What would happen if all of us did what made us happy, what fulfilled us? Lots of us weren't contented even before the financial meltdown. Unhappy people will do whatever distracts them from the disturbing suspicion that their life style is costing them too much. There's no way to list all those stress relievers - every time you and I think we've heard it all, something weird (to us) or just outright ugly and harmful is exposed - usually on the evening news. Some, however, are innocent, proper, and even necessary. But, judgments aside, that isn't really the issue. Distractions are symptoms, not the cause.

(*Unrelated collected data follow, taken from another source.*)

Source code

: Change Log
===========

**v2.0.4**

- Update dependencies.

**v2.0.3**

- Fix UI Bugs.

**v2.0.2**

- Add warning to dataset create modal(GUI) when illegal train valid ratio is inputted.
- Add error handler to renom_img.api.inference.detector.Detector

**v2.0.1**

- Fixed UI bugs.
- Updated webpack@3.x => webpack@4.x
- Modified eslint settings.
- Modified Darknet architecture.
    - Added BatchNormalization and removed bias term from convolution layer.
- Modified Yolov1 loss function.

Assume, please, that for whatever reason your imagination can conjure, the way you'd been living your life before today is no longer possible. And it's true for everyone else in America. I ask only that your explanation doesn't involve annihilation of the earth. Leave the earth intact; otherwise, be inventive.

Here's my personal 180 degree turn - not very imaginative, but true. One morning in early 2009 I couldn't get out of bed. I'd been feeling wonky for a couple of days, but to wake up so drained of energy that I could barely move, breathe, or think…. I was too sick to be frightened. Diagnosis: fibromyalgia. Immediate changes: quit my part-time job, quit my volunteer work, quit my social activities, and quit going to church. Other surprising things I had to quit: listening to music (it sounded like unpleasant noise), going to stores, doing housework, eating my usual food, watching T.V., and talking on the phone. My old life was gone.

Two and a half years later I haven't resumed most of my old life. At first I was afraid to since fibromyalgia symptoms return easily. Lately, however, I realize that I don't want to go back. But, if I don't work, volunteer, go to church, see friends, talk on the phone, listen to music, shop, eat what I want, clean my own house, and watch a lot of T.V., then Who Am I, What Am I Doing Here, and What Will I Do Instead? These are the three questions for all who agree to imagine that whatever they were doing before, they will not be doing today - or ever again. Who are you if you don't do these things? Why are you here? What will you do instead?

At first I just needed something to do (I'd recovered enough to be bored), but it would have to be done in bed or on the couch. I'd always enjoyed color and making things, so for months I did the least messy creative activity I could think of: I drew shapes with metallic ink on black paper. Mostly I cared for my own needs and slept, but those drawings and ink creations occupied a lot of my time. A year later, I was still drawing and able to contribute to the household chores. But then the worst of the crisis emerged: if I'm not a teacher, singer, volunteer, church-goer, and ever-available, then who am I.

By 2011 my identity emergency is manageable. Not that I haven't tried to develop a new one, but since I'm doing exactly what I've wanted to do since I was young, I no longer feel in emotional crisis. That is the point of all these thoughts. My socially sanctioned if out-of-control life cost me everything. Instead of being busy about too many things, stressed about it all and chain-shopping to recover a sense of power, I'm mostly content with my life. All I want to do is create, which has taken me out the American marketplace, a life restoring decision I can afford now that I'm retired. Who am I: myself. What am I doing here: being. What will I do instead: be attentive.

Your sudden "go-no-further" can come from anywhere. It might be health like me, or from financial upheavals. If you decide not to go back to your old life, you're can re-invent yourself. What would that look like? Take yourself on some solitary walks, talk with people who know you well, write what you're feeling, finish the sentence "If I had the money, I'd …." Give yourself some hope.